• Task goal
Word for word, restate the lines that run from the line containing "ring pip: (309, 277)" to the last line of the records below.

---------- Provided information ----------

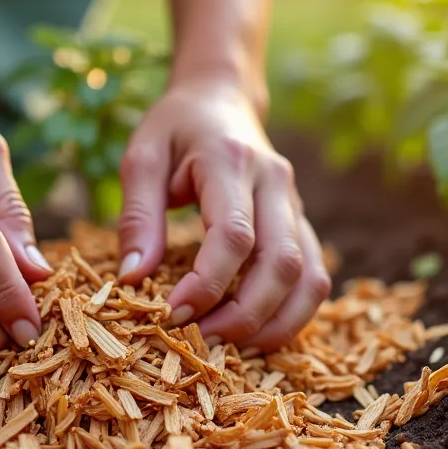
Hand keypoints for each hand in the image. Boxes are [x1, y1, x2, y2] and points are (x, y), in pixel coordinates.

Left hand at [116, 81, 330, 350]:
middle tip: (202, 343)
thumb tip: (132, 280)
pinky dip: (294, 314)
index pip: (234, 235)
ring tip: (233, 350)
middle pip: (281, 263)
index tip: (174, 314)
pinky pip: (315, 277)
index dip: (208, 283)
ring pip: (309, 277)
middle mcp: (276, 182)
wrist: (221, 99)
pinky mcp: (303, 223)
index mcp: (232, 161)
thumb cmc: (175, 128)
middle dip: (245, 315)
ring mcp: (297, 204)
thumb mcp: (141, 158)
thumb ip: (137, 217)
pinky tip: (259, 333)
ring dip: (276, 323)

----------

• Solution below
ring pip: (309, 277)
middle mcp: (276, 182)
wrist: (221, 99)
pinky mcp: (303, 223)
index mcp: (232, 161)
thumb cmc: (175, 128)
middle dip: (245, 315)
ring mcp: (297, 204)
thumb mcp: (141, 158)
thumb ip: (137, 217)
pinky tip: (259, 333)
ring dip: (276, 323)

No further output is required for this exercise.